Attraverso alcune forme strutturale, che giungono al giro di boa dei due secoli, va collocata la ricerca di Pierluigi Cattaneo, la cui poetica vive congiuntamente con la tensione iconografica della pittura, da cui viene distaccandosi progressivamente.
Anche Cattaneo ha iniziato il cammino con la pittura e con la pittura figurativa in modo specifico, da cui si è svincolato rapidamente, nel decennio fine settanta/inizio ottanta, mantenendo in sottotono una memoria di figure, che fungono da riferimento espressivo.
Il distacco dalla pittura è il volano per la scelta di un’immagine non iconografica, anche se non immediata. Inizialmente infatti Cattaneo non abbandona del tutto la figura, che appare per forme contorte e strutturalmente bloccate, ad esprimere un disagio interiore; la contrazione fisica dei suoi personaggi diviene una sorta di “camicia di forza” tesa a frenare ogni slancio dei protagonisti (soprattutto figure femminili) delle composizioni plastiche.
L’uscita dalla pittura, la distanza sempre più evidente (si pensi ad un’opera come Attesa) dall’iconografia, cui si viene aggiungendo una notevole attività di performer in simposi internazionali, costituiscono il sostrato della sua successiva scelta espressiva, la base della sua scelta recente.
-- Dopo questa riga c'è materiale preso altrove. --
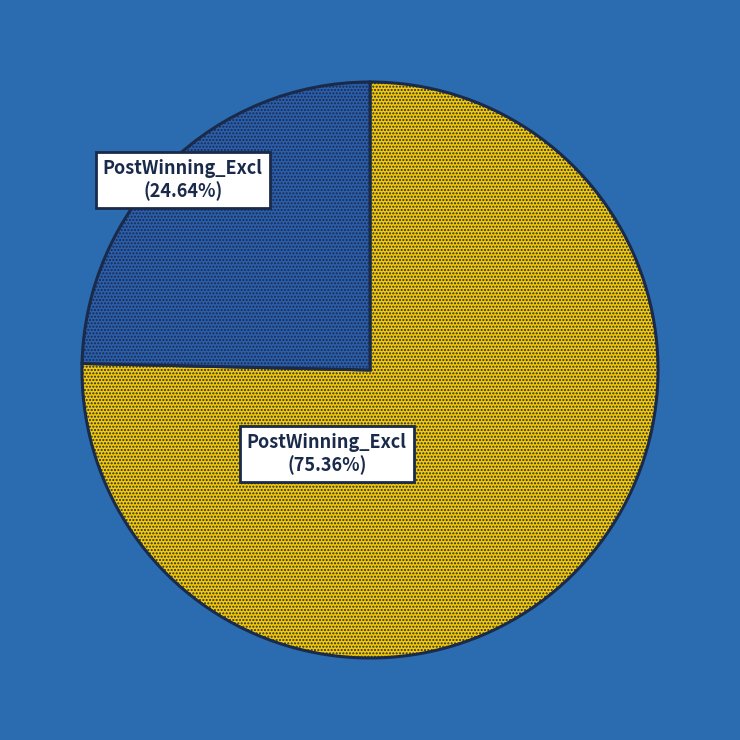

Does any single category account for the majority?

Yes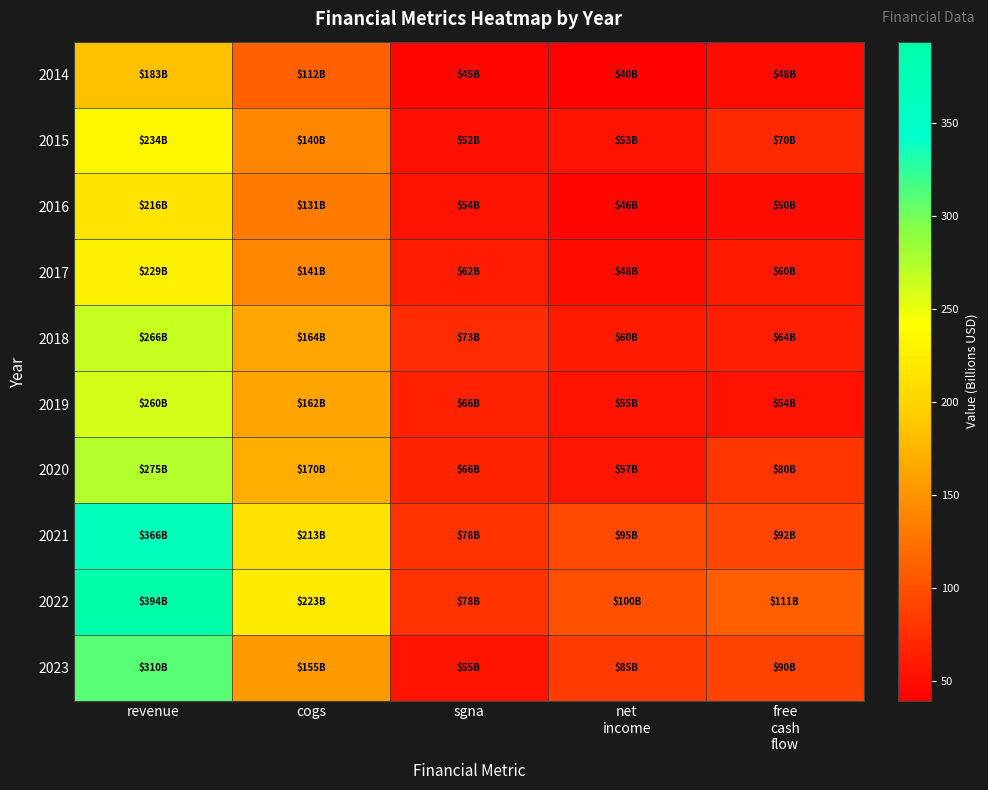

Which series changed the most between revenue and sgna?

2022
Quasi di colpo, all’inizio del nuovo secolo, in Cattaneo emerge la riscoperta della forma plastica, che si declina con la libertà nell’utilizzazione di nuovi materiali.
Decisa emerge la potenzialità insita in una forte verticalità, egualmente decisa e definitiva esteticamente la scelta rigorosa di forme astratte: nascono gli ultimi parallelepipedi, che ricordano i grattacieli (ma una memoria ancora attuale li conduce forse a sbrecciarsi e decomporsi), nascono figure emozionate da una proiezione verticale che si suppone illimitata.
Scenografica se vogliamo, con un accento rappresentativo che allude ad uno spazio ampio.
In questa nuova accentuazione che scardina le sue stesse logiche praticate, diviene distintiva la scelta dei materiali: ferro, ottone, ma anche cartone, cartone pressato, pareti che ricordano il cartongesso o le mille strutture leggere di un’industria del contenitore, sempre più invasiva. Attraverso il gioco delle cromie lievi e degli incastri, attraverso le superfici metalliche, con gli ossidi e le relazioni coloristiche tra i diversi spessori (cartoni, nidi strutturali dei materiali di sintesi, ma anche accostamenti tra metalli diversi, ferro e ottone), tutto sembra ricondurre la forma plastica alle radici di un’energia ascensionale. La forza dell’astrazione alleggerisce l’immagine plastica, che diviene trascrizione di una espressività che si manifesta per rapidi passaggi a contrasto, in cui la sbrecciatura perde il suo connotato descrittivo, ma diviene funzione puramente espressiva: siamo al paesaggio urbano delle megaiopoli moderne, riscritto per inserirlo in un limitato contesto.